While July 4th weekend and the exuberant celebrations of America and freedom that come with it, is rapidly approaching, North Carolina has become the third state in the past week to try to severely limit women’s reproductive freedom.
On Wednesday, the North Carolina state senate committee passed a bill that would restrict abortions by making clinics meet expensive requirements. The abortion restrictions were added on to House Bill 695—which was originally designed just to make Sharia law in family courts illegal (as if anyone was really worried about that).
North Carolina’s Republican governor, Pat McCrory criticized the Senate Republicans for rushing the bill through without paying attention to proper procedure. He said
Regardless of what party is in charge or what important issue is being discussed, the process must be appropriate and thorough.
During his 2012 campaign, McCrory pledged not to sign any bills restricting abortion into law. He has not said if he will sign this one, although it could still become law, due to the Republican’s veto-proof numbers in both chambers of the legislatures.

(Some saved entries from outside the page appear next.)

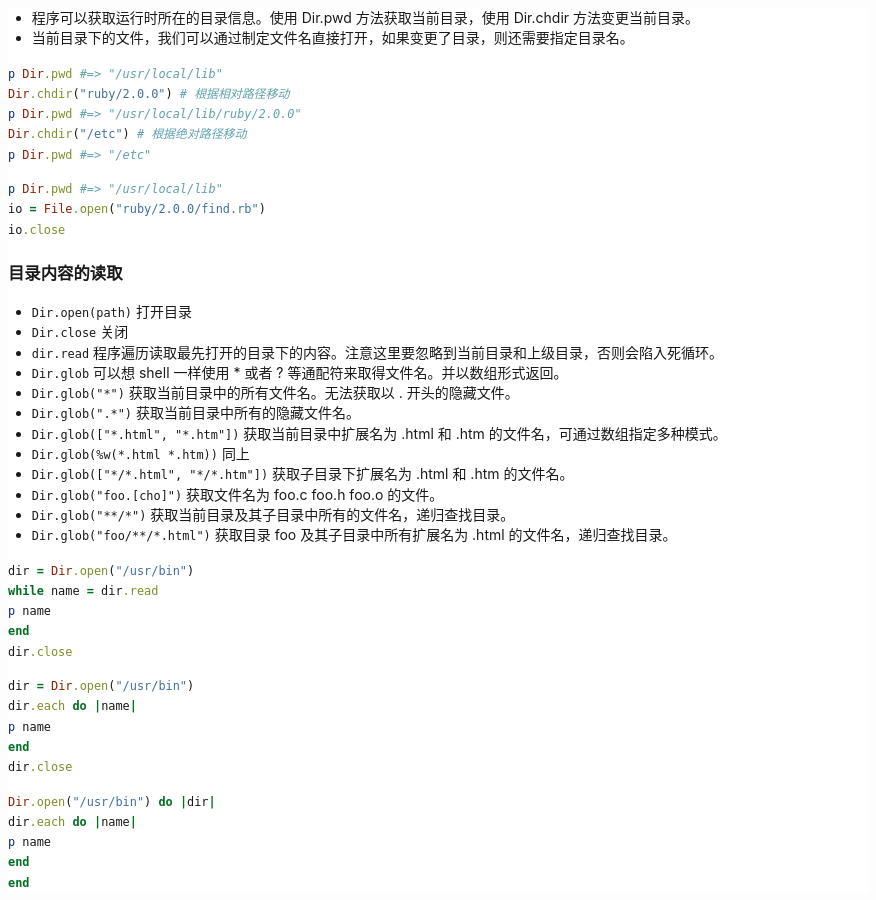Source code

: * 程序可以获取运行时所在的目录信息。使用 Dir.pwd 方法获取当前目录，使用 Dir.chdir 方法变更当前目录。
* 当前目录下的文件，我们可以通过制定文件名直接打开，如果变更了目录，则还需要指定目录名。

```ruby
p Dir.pwd #=> "/usr/local/lib"
Dir.chdir("ruby/2.0.0") # 根据相对路径移动
p Dir.pwd #=> "/usr/local/lib/ruby/2.0.0"
Dir.chdir("/etc") # 根据绝对路径移动
p Dir.pwd #=> "/etc"
```

```ruby
p Dir.pwd #=> "/usr/local/lib"
io = File.open("ruby/2.0.0/find.rb")
io.close
```

### 目录内容的读取

* ```Dir.open(path)``` 打开目录
* ```Dir.close``` 关闭
* ```dir.read``` 程序遍历读取最先打开的目录下的内容。注意这里要忽略到当前目录和上级目录，否则会陷入死循环。
* ```Dir.glob``` 可以想 shell 一样使用 * 或者 ? 等通配符来取得文件名。并以数组形式返回。
* ```Dir.glob("*")``` 获取当前目录中的所有文件名。无法获取以 . 开头的隐藏文件。
* ```Dir.glob(".*")``` 获取当前目录中所有的隐藏文件名。
* ```Dir.glob(["*.html", "*.htm"])``` 获取当前目录中扩展名为 .html 和 .htm 的文件名，可通过数组指定多种模式。
* ```Dir.glob(%w(*.html *.htm))``` 同上
* ```Dir.glob(["*/*.html", "*/*.htm"])``` 获取子目录下扩展名为 .html 和 .htm 的文件名。
* ```Dir.glob("foo.[cho]")``` 获取文件名为 foo.c foo.h foo.o 的文件。
* ```Dir.glob("**/*")``` 获取当前目录及其子目录中所有的文件名，递归查找目录。
* ```Dir.glob("foo/**/*.html")``` 获取目录 foo 及其子目录中所有扩展名为 .html 的文件名，递归查找目录。

```ruby
dir = Dir.open("/usr/bin")
while name = dir.read
p name
end
dir.close
```

```ruby
dir = Dir.open("/usr/bin")
dir.each do |name|
p name
end
dir.close
```

```ruby
Dir.open("/usr/bin") do |dir|
dir.each do |name|
p name
end
end
```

The anti-abortion language was added at the last minute and pulled from various other pieces of legislation. While lobbyists from pro-life groups, such as N.C. Right to Life and the N.C. Family Policy Council were at the meeting where the restrictions were added to HB 695, but groups opposed to the bill were not informed that it was being debated. Senate Minority Leader Martin Nesbitt said that the sneaky way the Republicans introduced abortion language into the bill disrespected its opponents and North Carolina women:
You’re going to win this debate and feel really good about yourself because you great big gray-haired men beat up on three women [there are only three women senators in the state legislature]. Let’s see what you do with 10,000 of them [speaking of possible protesters].
HB 695 is about more than just making it difficult for women to receive abortions. The requirements that clinics that provide abortion would have to meet can cost hundreds of thousands of dollars, and many clinics, including four run by Planned Parenthood, may be forced to shut down—limiting women’s access to other essential health services such as cancer screenings and STI testing, let alone getting birth control. After Texas cut its family planning budget by two-thirds and over 50 clinics had to shut down, the estimated cost to taxpayers was more than $200 million due to unplanned pregnancies. That doesn’t even begin to take into consideration the cost, both material and emotional, of women who get STIs or cannot receive necessary cancer screenings. It is clear that forcing women’s health clinics, whether they provide abortion or not, to shut down hurts all women who can’t afford private medical care. While Republicans in the Senate claim that the restrictions are to protect women, the evidence shows that the opposite will happen.